Kabir cut her off. "He admitted nothing. Just… don't overthink." But even his voice shook.

Later that night, they tried asking around again. Different villagers, same result.

To one farmer: "That house? Empty."

To a woman fetching water: "We don't speak of it. Because there is nothing to speak of."

To a child: the child laughed and repeated: "Nothing there, nothing there, nothing there," like a broken song.

Every smile looked painted, every denial rehearsed. The group began to feel like intruders not into a village—but into a performance.

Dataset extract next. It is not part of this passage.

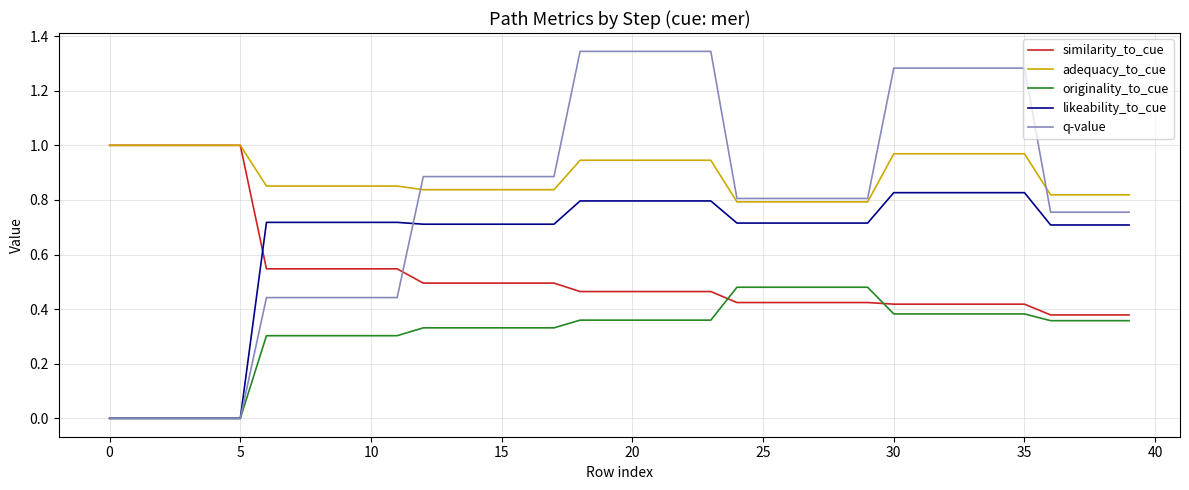

Does the chart display data point markers on the line(s)?

No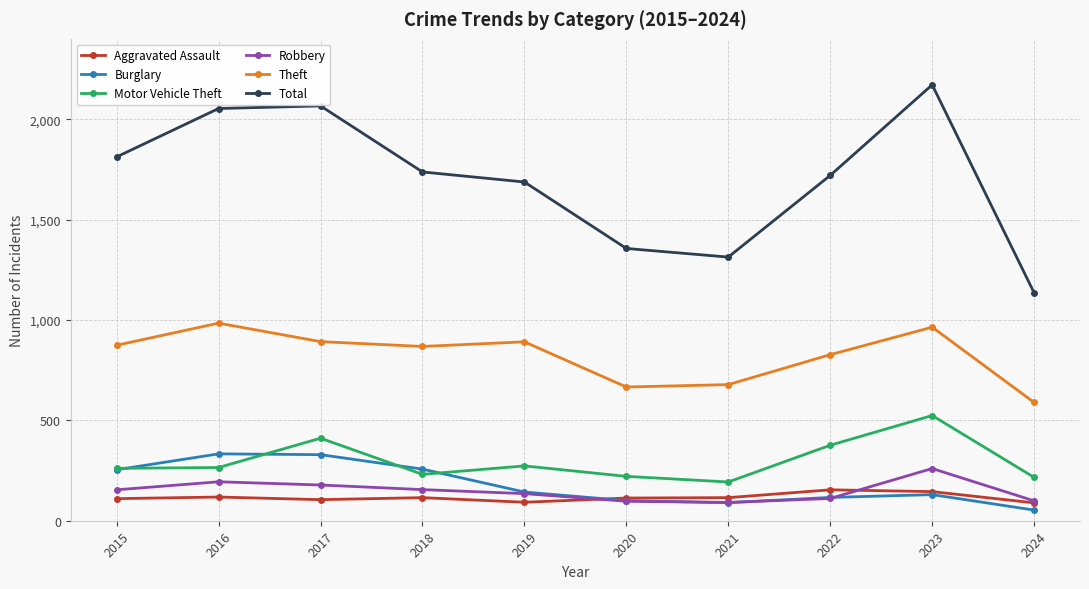

What is the total value across all series at 2019?

3221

Back in the hut, as everyone argued, Abhay whispered something that went unnoticed at first.

"They weren't laughing when we weren't looking."

"What?" Radhika asked.

Abhay repeated, "When their backs were turned, their mouths weren't smiling. Only when they faced us."

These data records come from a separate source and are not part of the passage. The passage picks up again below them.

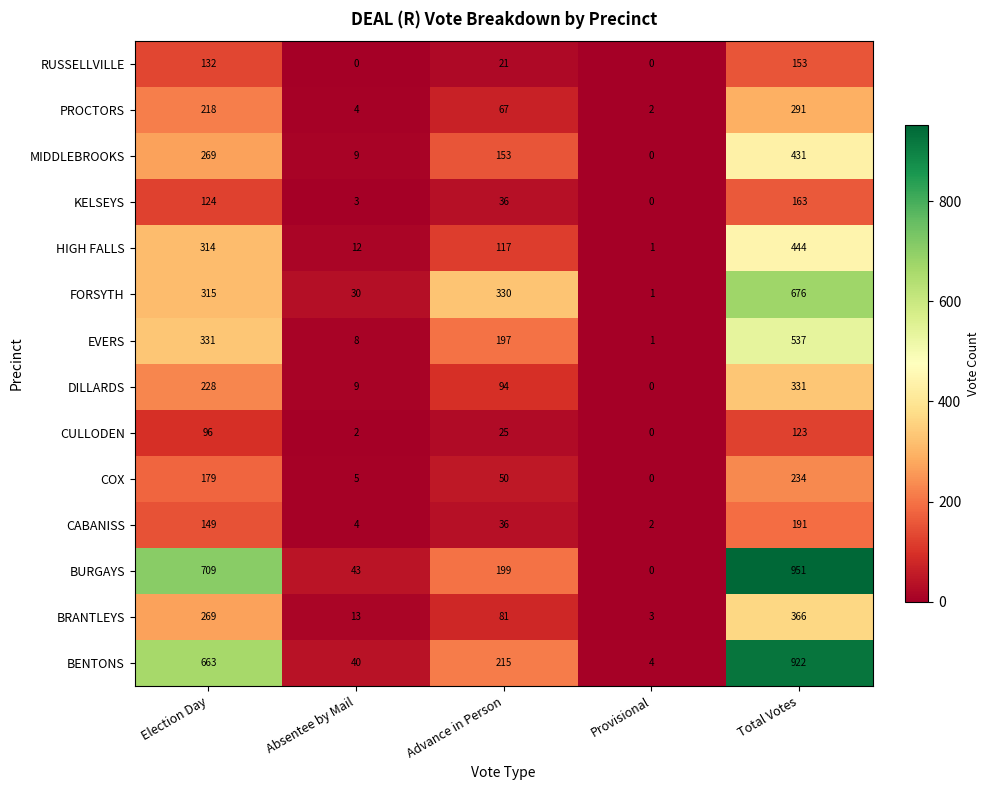

At which category is the sum across all series the highest?

Total Votes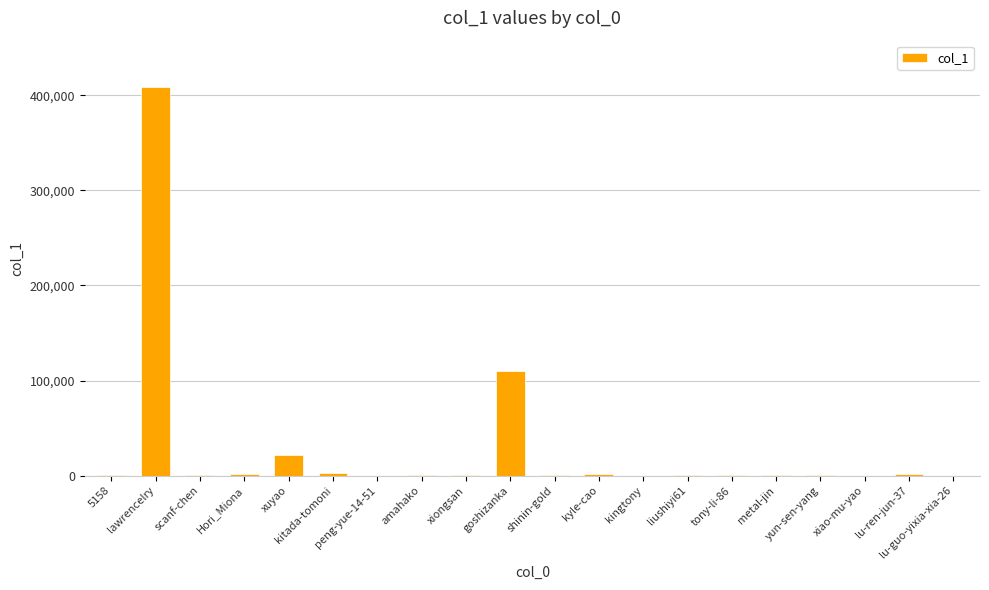

What is the sum of all values?

553323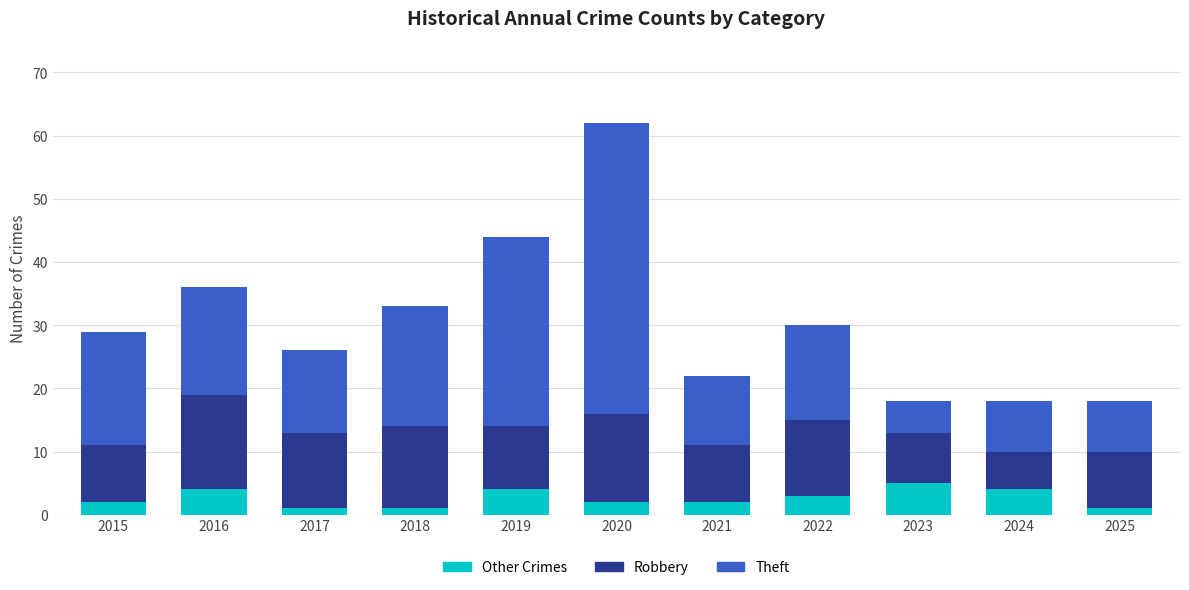

Is it true that Other Crimes equals 2 at 2020?

True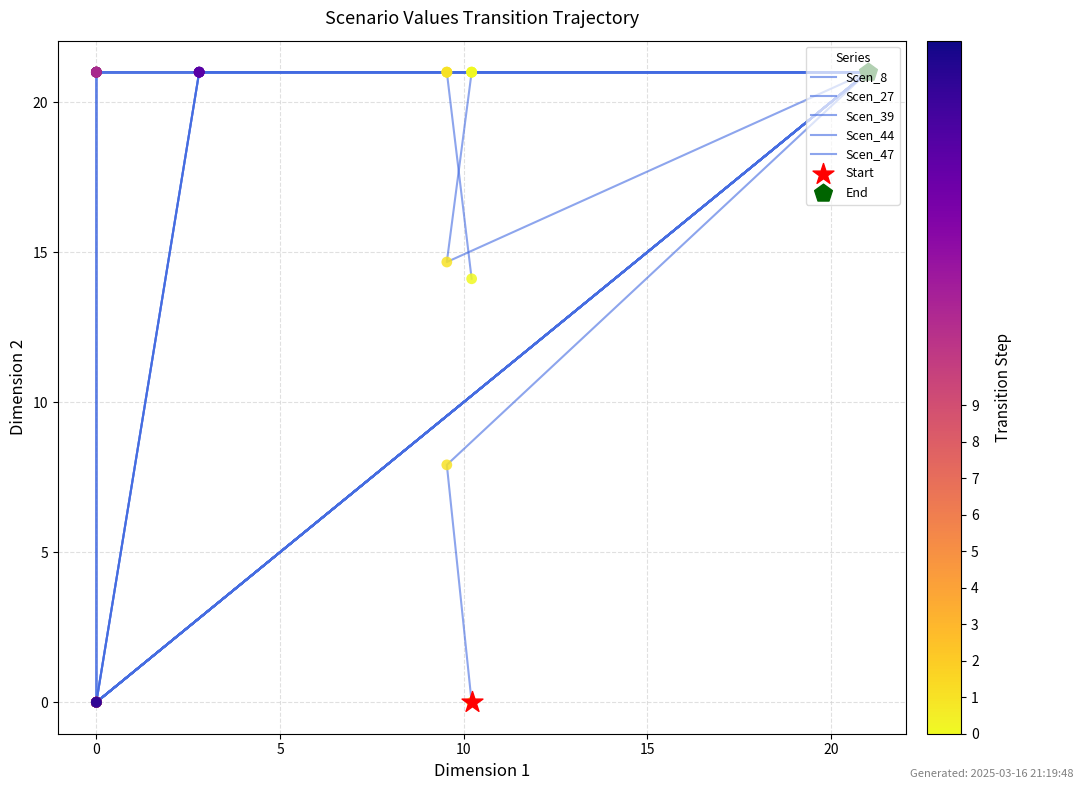

Is the value of Scen_39 at 15 greater than the value of Scen_44 at −5?

No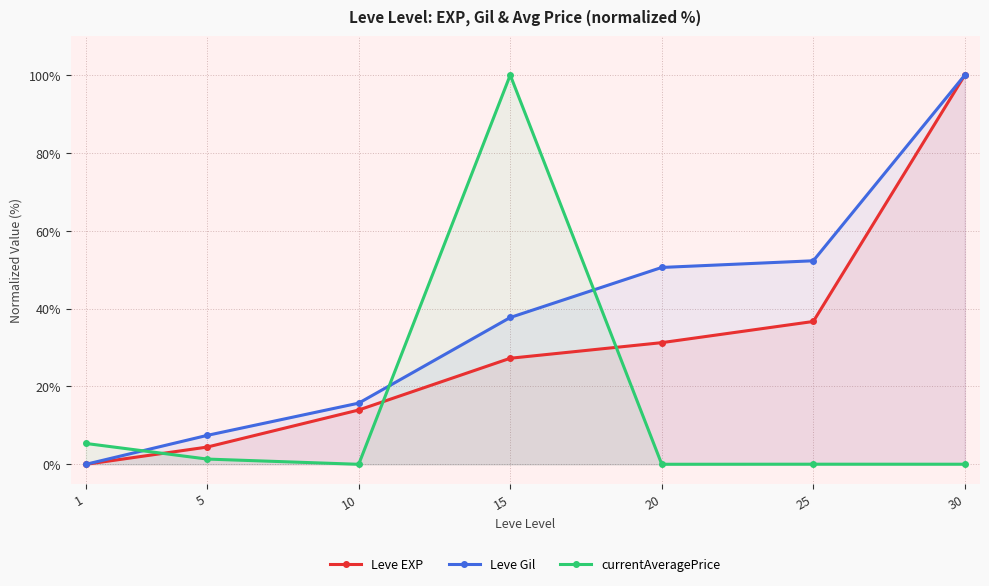

Reading left to right, extract all data points from this chart.

Leve EXP: 1=0.0	5=4.4	10=13.9	15=27.2	20=31.3	25=36.7	30=100.0
Leve Gil: 1=0.0	5=7.4	10=15.7	15=37.7	20=50.6	25=52.3	30=100.0
currentAveragePrice: 1=5.4	5=1.3	10=0.0	15=100.0	20=0.0	25=0.0	30=0.0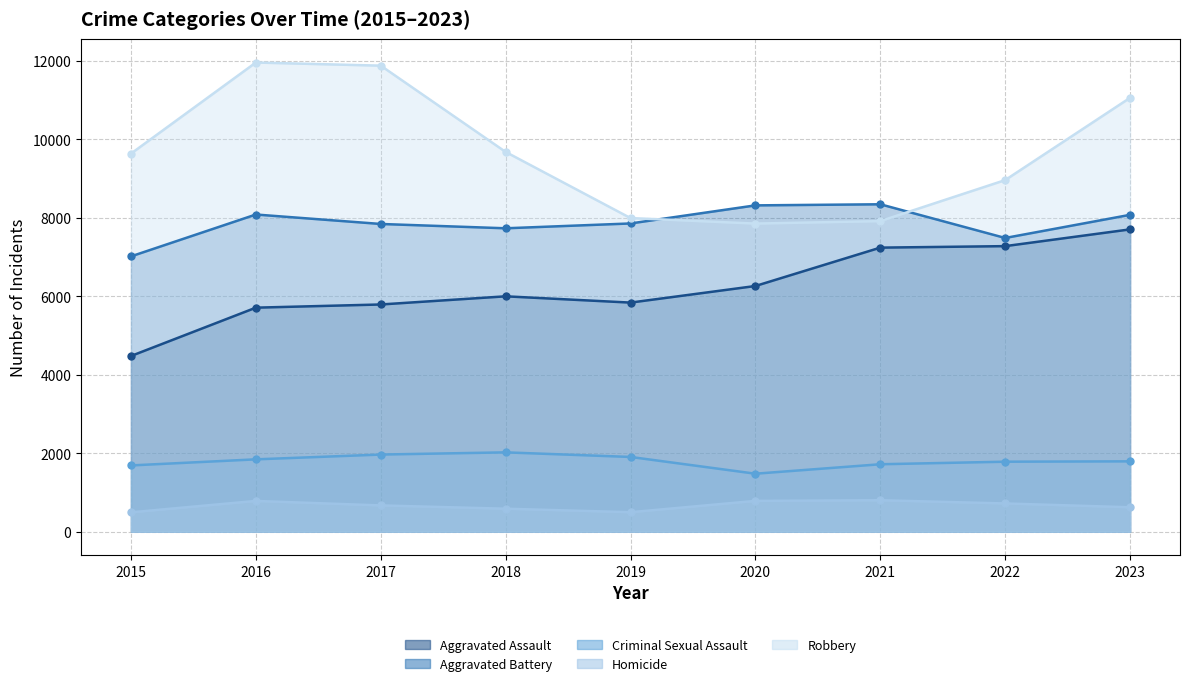

At 2023, list the series in order from largest to smallest.

Robbery, Aggravated Battery, Aggravated Assault, Criminal Sexual Assault, Homicide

Meghana exhaled sharply. "So they're… putting on a show? For us?"

Kabir slammed his palm against the wall. "Or maybe we're the joke. Maybe they want us to lose our heads."

The silence that followed was unbearable.

When darkness finally swallowed the village, they lay awake on their mats. One by one, they drifted into uneasy half-sleep.

Then, faint at first, a chorus of laughter floated in through the cracks of the hut. Not cheerful laughter. Not mocking. But hollow, endless.

It grew louder, circling the hut.

Meghana sat up, clutching her blanket. "They're outside. They're… laughing around us."

Kabir stood, but when he peeked through the window, the streets were empty. Not a soul in sight.

Yet the laughter grew louder still.

Radhika pressed her palms to her ears, whispering frantically: "Stop, stop, stop—"

And just as suddenly, it ceased.

The silence was worse.

When dawn broke, the villagers greeted them with the same smiles, the same bright voices.

"Did you sleep well, sahab?" one asked.

"Peaceful night, wasn't it?" another added.

The group exchanged glances, their throats dry.

Because outside, on the dirt near their hut, were dozens of footprints circling it in perfect rings.

"A smile can be a mask,

Laughter can be a knife.

When the world insists there is nothing—

Ask yourself what it gains by your silence."